Thursday, January 24, 2013

Fiction and NonFiction: The Failure of Labels

By James Curcio

Anyone that knows me knows that, to begin with, I hate labels. So I'm going to be upfront with my bias. I think it's only fair that people are upfront about things like that, and I think that we would all be better off if we were more honest with ourselves and each other about things like that -- but that's what the next post is about, not today's.

I also am not going to provide any psychological commentary on the fact that I feel this way about categorization, and my wife is a librarian.

No, today's post is about labels. And a particular kind of labeling at that. It is about the distinction that we draw between fiction and non-fiction. It is a big red line drawn between two "types" of writing, and two intentions. It is, fundamentally, about the fact that we, the collective we, actually have no idea what we are talking about most of the time, but we simply don't look at anything close enough, so everything seems alright.

Most people just take these sort of things as a given, accept that we must label things "fiction" and "non-fiction" to get on with life and one another, and leave it at that. This strikes me as impossibly dangerous and even verging on insane. That is something else about me.

Of course, many people will be quite pleased to argue to no end about sub-categories of fiction and non-fiction writing, and what constitutes which, and they are even more pleased to argue about genre, a topic I have touched on in the past myself. (Here is an interview with a fellow author Elizabeth Spann Craig where we discuss this topic, among others.)

blending genres or lost in the fade?
art by jouram roukas
But as you may have noticed, my er "touching" was of quite a different sort than is normal. Because I am not concerned with what books should fall into which category. I don't give a damn. I'm concerned instead with what labeling actually does to us. I'm concerned with how the categories that we draw affect our thinking, even affects who we are as people, how we are as people. This is, fundamentally, the underlying topic of this website, in fact--not fiction or non-fiction, but rather how the often rote or automatic narratives that we create and live by create our world. I'm pleased to talk also about the intentional narratives as well, but it is often the unintentional ones, the unconscious ones, that bite deepest because of their nature as invisible.

Like many of the ways that we carve, chop, and delineate our lives, more is revealed in what is assumed than what is considered. As such, I feel that there is really no topic that should be left untouched in our exploration.

So before we can even talk about our assumptions, let's consider delineation. It is important not so much for the purposes of accurate or inaccurate categorization as the reality that the very process of doing so creates. Is this clear? It is of no concern to me if Star Wars is or is not Science Fiction, but it is of great concern what Science Fiction means, and why we should feel compelled to put it in that box in the first place.



As a writer, if we are to consider ourselves as "fiction" or "non-fiction" writers at the get-go, we are structuring the way that we look at the world, not only as writers, but also as people. For instance, I believe that Hunter S Thompson used who he was as a person, or at least a comfortable persona that he could wear, as a means of creating a new style of "journalism," because he quite simply had to be the person he was, and it was too freakish for him to fit into any of the boxes that the system provided for him. He was, for a time, a strong enough personality that he could pull that off. This is the trick that many of the "greats" do in fact pull off, each in their unique way, and for all of them it is because they refuse to follow the rote.

§ DIRECTIONS
Continue the essay on fiction and non-fiction labels, picking up after its last paragraph about Hunter S Thompson.

§ DATA PROVIDED
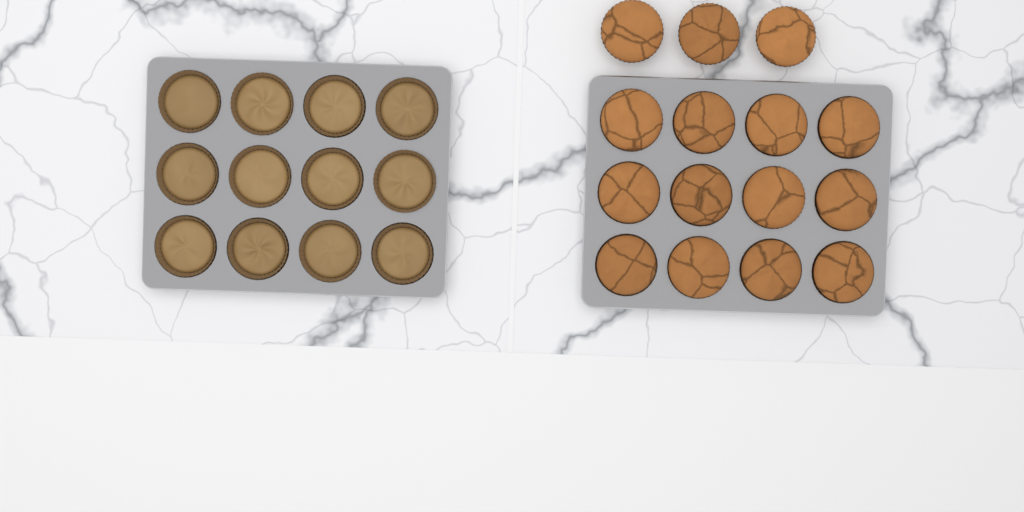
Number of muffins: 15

---

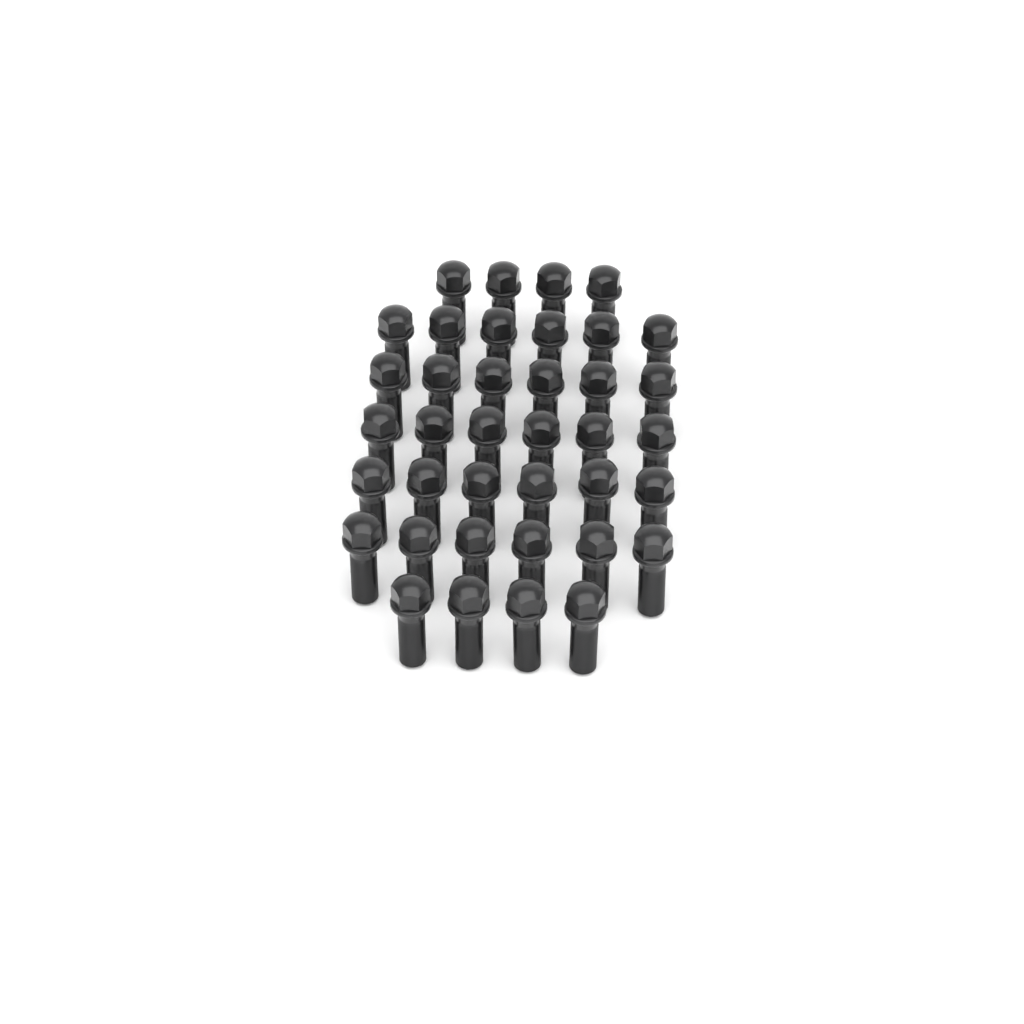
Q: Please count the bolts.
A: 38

==

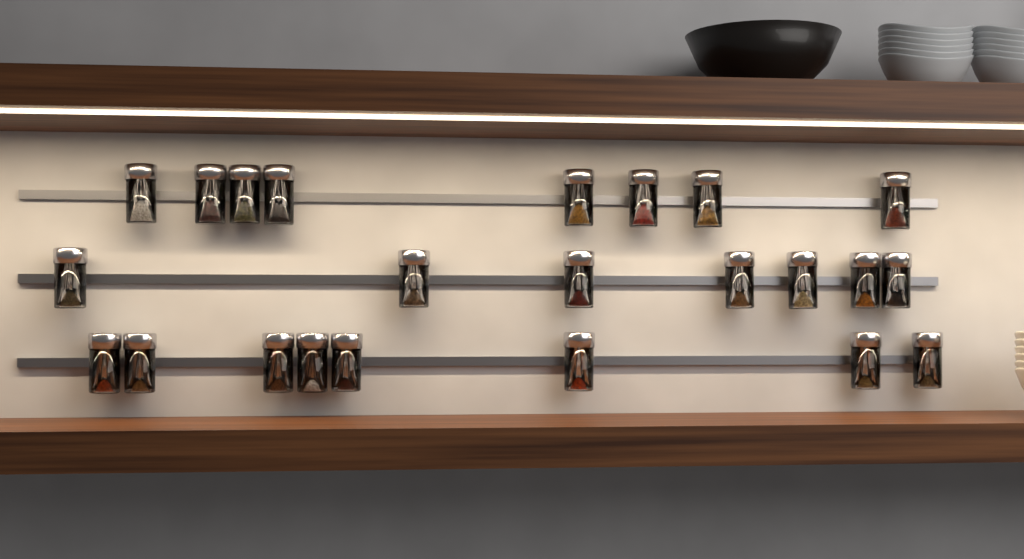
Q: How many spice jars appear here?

§ EXPECTED ANSWER
Art: Nathanel St Amour
Many writers are satisfied to follow the rules, and part of this is because publishers make it damn near impossible to do it any other way, because it is easier and certainly safer for them to, and it is also a safe assumption that for every one Hunter S Thompson, there are 1000 lazy writers who don't want to fall into a category out of that laziness, rather than because they have given great thought to what categorization would do to their style, and more importantly, who they are as people.

It may seem a great exaggeration to say that writing non-fiction for instance changes who we are as a people, but if we take our work seriously enough that it becomes who we are, or perhaps the other way around, then this is really worth our time, even if you think by now that I've simply wasted a whole page of paper "on nothing" and "by God will he get to his point already?" Well, I've dealt with the issue of identity and process in the piece Living Your Myth, which was published in Apocalyptic Imaginary, an earlier version of it here online for free, so we can at least pass that over if you've read it already -- and it is quite simply a part of my style to be considerate of my topic in a way that seems like I'm meandering every which way around it, and then we get to the close and you may realize that I have in fact given us all quite a bit to chew on, even if I've never really answered anything because final answers are to my thinking a form of DEATH.

I'd like to believe that at the very least we can agree that, except when it is really time to go, we'd all like to put off DEATH for just a little while longer, yes?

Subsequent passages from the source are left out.